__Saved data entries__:
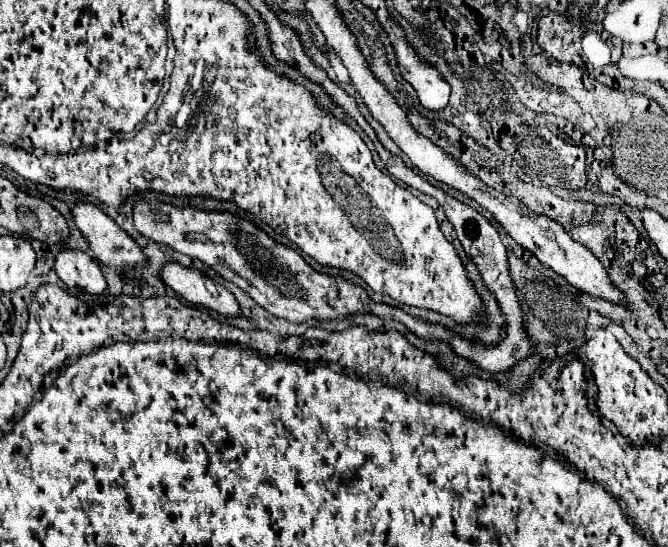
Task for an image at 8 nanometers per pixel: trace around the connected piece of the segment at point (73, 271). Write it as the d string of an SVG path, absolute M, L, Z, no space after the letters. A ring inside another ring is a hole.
M64 249L56 257L56 273L66 283L66 287L76 287L92 295L102 293L108 287L100 265L82 251Z

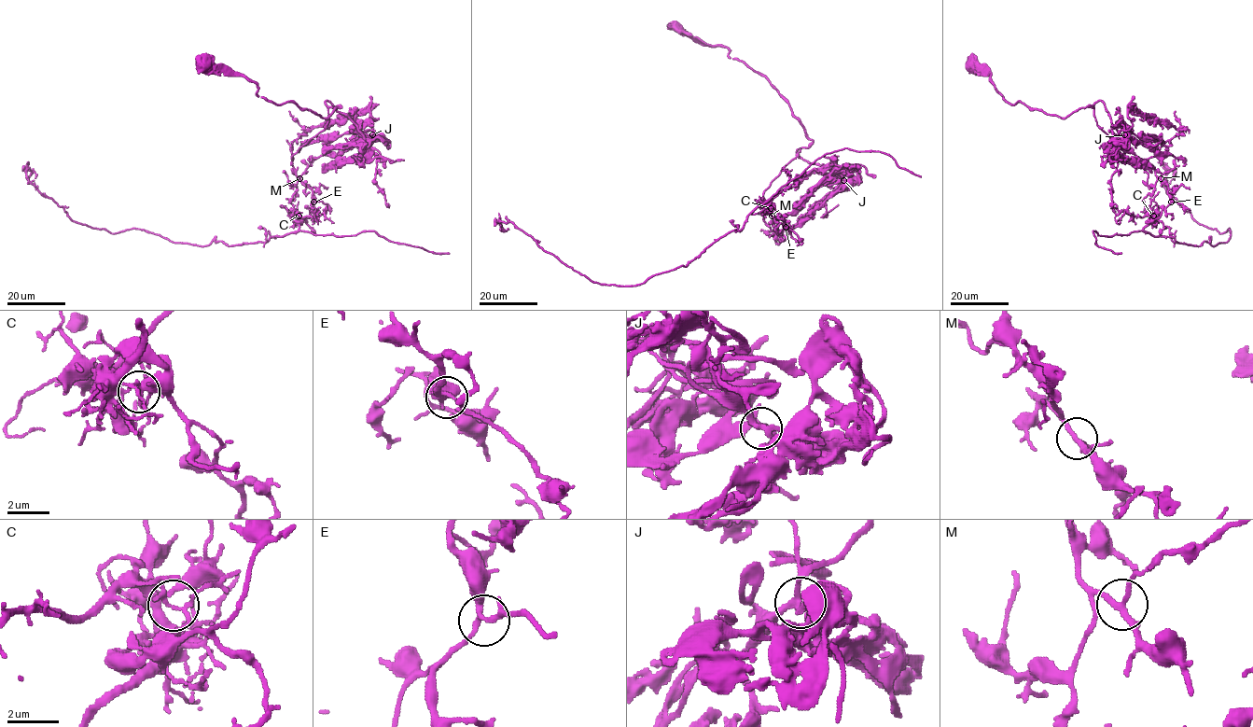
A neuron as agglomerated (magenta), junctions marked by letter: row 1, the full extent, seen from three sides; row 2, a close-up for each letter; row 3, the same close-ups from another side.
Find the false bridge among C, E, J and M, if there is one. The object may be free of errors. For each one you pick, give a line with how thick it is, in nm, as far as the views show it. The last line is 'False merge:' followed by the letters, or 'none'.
C: 120 nm
False merge: C

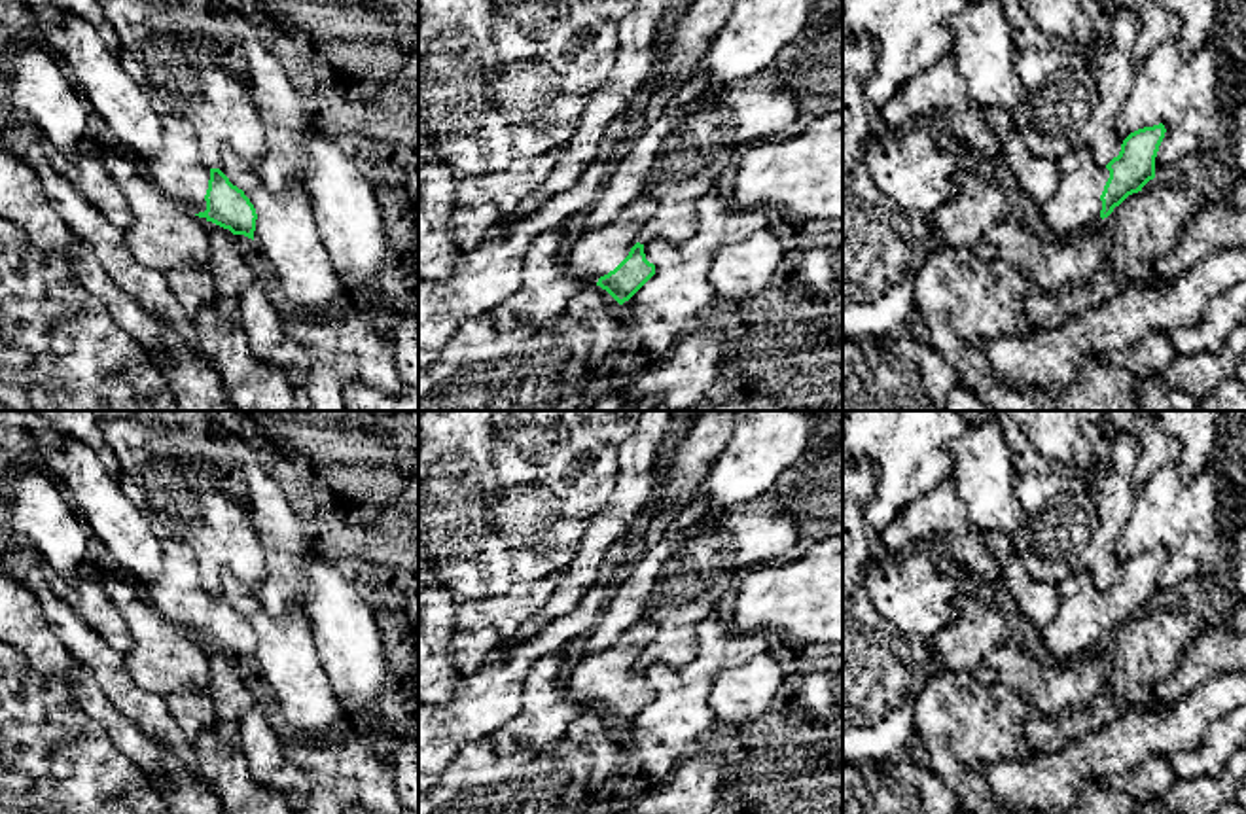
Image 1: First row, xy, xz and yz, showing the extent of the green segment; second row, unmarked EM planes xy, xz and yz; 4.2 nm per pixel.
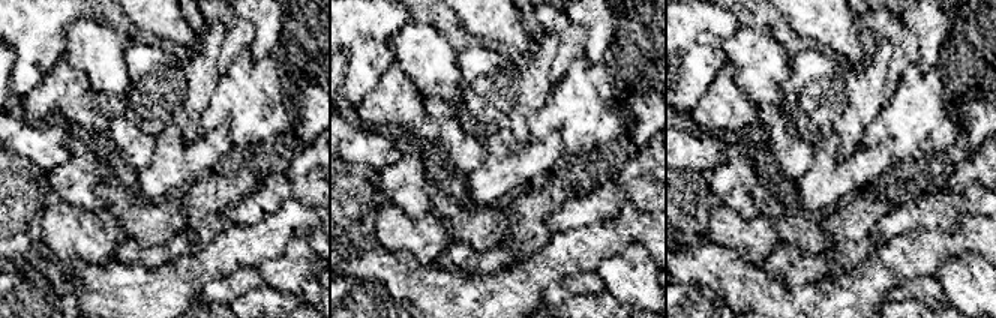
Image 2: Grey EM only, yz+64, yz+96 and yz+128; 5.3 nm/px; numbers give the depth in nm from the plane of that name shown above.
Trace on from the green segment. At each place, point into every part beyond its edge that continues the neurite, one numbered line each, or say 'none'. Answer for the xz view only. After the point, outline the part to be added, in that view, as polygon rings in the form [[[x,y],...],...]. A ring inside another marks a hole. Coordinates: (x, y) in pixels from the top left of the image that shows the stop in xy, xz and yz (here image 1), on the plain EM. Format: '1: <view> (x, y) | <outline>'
1: xz (597, 676) | [[[642,617],[629,627],[610,647],[600,653],[579,657],[566,678],[566,691],[587,708],[614,695],[638,666],[638,657],[653,642],[661,628],[655,617]]]

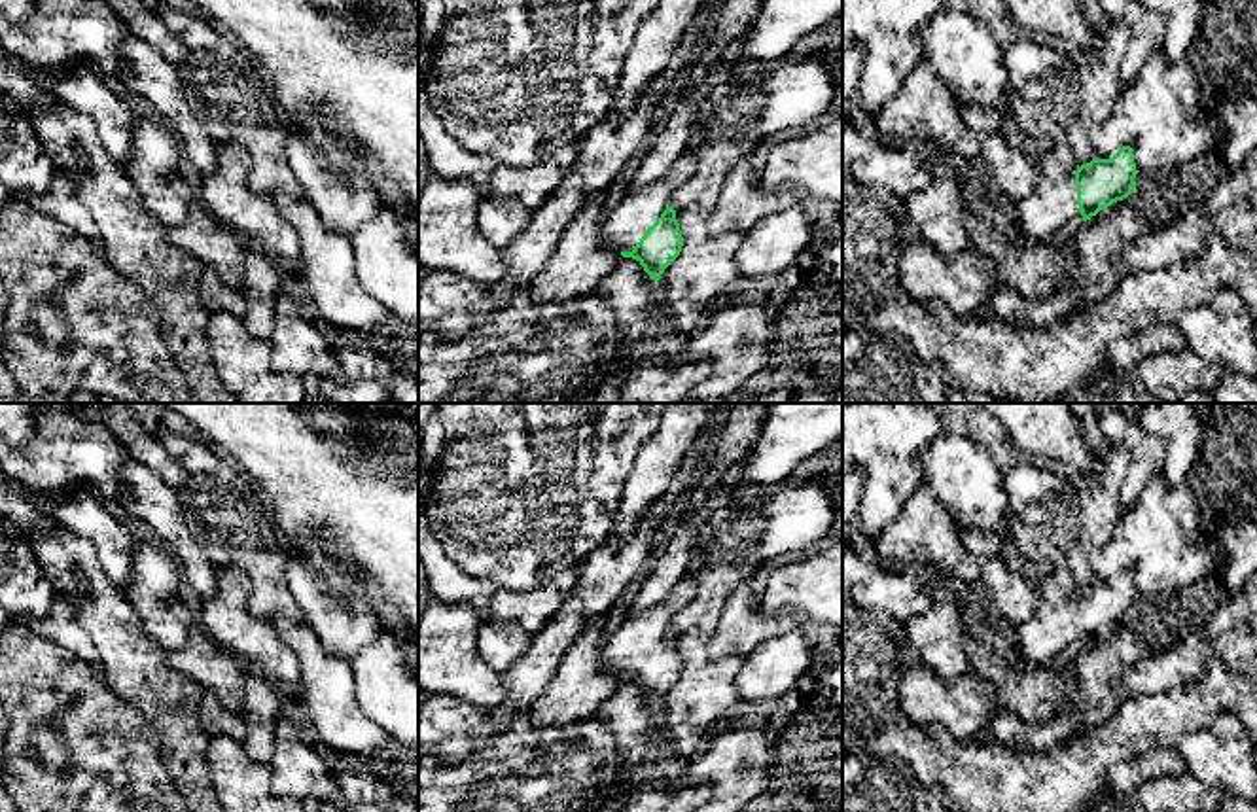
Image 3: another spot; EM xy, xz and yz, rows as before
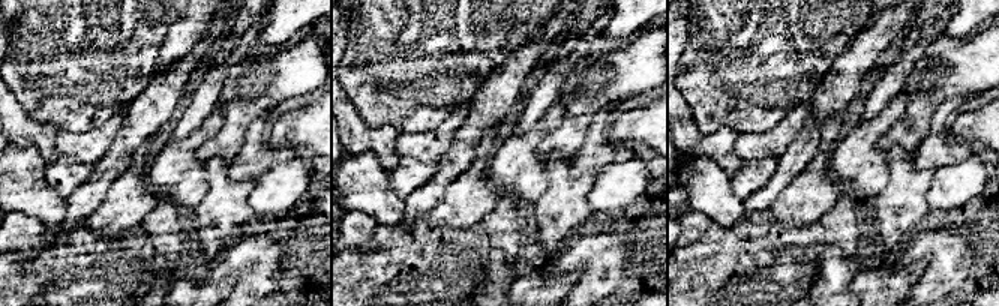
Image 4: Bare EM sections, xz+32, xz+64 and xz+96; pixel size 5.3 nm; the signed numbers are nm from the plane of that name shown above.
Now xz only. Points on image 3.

__About this task__: Would you retype the entries above in full, exactly as written, minus the pictures?

__Written solution__:
Task for an image at 8 nanometers per pixel: trace around the connected piece of the segment at point (73, 271). Write it as the d string of an SVG path, absolute M, L, Z, no space after the letters. A ring inside another ring is a hole.
M64 249L56 257L56 273L66 283L66 287L76 287L92 295L102 293L108 287L100 265L82 251Z

A neuron as agglomerated (magenta), junctions marked by letter: row 1, the full extent, seen from three sides; row 2, a close-up for each letter; row 3, the same close-ups from another side.
Find the false bridge among C, E, J and M, if there is one. The object may be free of errors. For each one you pick, give a line with how thick it is, in nm, as far as the views show it. The last line is 'False merge:' followed by the letters, or 'none'.
C: 120 nm
False merge: C

Image 1: First row, xy, xz and yz, showing the extent of the green segment; second row, unmarked EM planes xy, xz and yz; 4.2 nm per pixel.
Image 2: Grey EM only, yz+64, yz+96 and yz+128; 5.3 nm/px; numbers give the depth in nm from the plane of that name shown above.
Trace on from the green segment. At each place, point into every part beyond its edge that continues the neurite, one numbered line each, or say 'none'. Answer for the xz view only. After the point, outline the part to be added, in that view, as polygon rings in the form [[[x,y],...],...]. A ring inside another marks a hole. Coordinates: (x, y) in pixels from the top left of the image that shows the stop in xy, xz and yz (here image 1), on the plain EM. Format: '1: <view> (x, y) | <outline>'
1: xz (597, 676) | [[[642,617],[629,627],[610,647],[600,653],[579,657],[566,678],[566,691],[587,708],[614,695],[638,666],[638,657],[653,642],[661,628],[655,617]]]

Image 3: another spot; EM xy, xz and yz, rows as before
Image 4: Bare EM sections, xz+32, xz+64 and xz+96; pixel size 5.3 nm; the signed numbers are nm from the plane of that name shown above.
Now xz only. Points on image 3.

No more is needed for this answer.